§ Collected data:
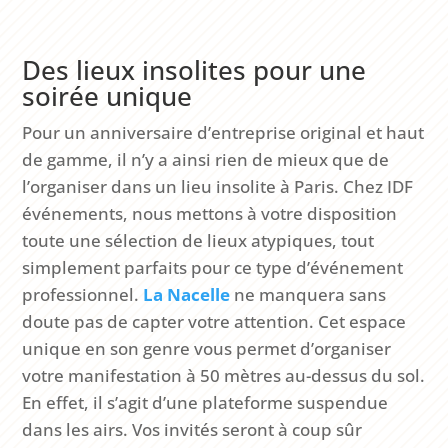
Des lieux insolites pour une
soirée unique
Pour un anniversaire d’entreprise original et haut
de gamme, il n’y a ainsi rien de mieux que de
l’organiser dans un lieu insolite à Paris. Chez IDF
événements, nous mettons à votre disposition
toute une sélection de lieux atypiques, tout
simplement parfaits pour ce type d’événement
professionnel.
La Nacelle
ne manquera sans
doute pas de capter votre attention. Cet espace
unique en son genre vous permet d’organiser
votre manifestation à 50 mètres au-dessus du sol.
En effet, il s’agit d’une plateforme suspendue
dans les airs. Vos invités seront à coup sûr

§ Exercise directions: Lines with the word "lieux" in the data need counting; report the count alone.

§ Your response: 2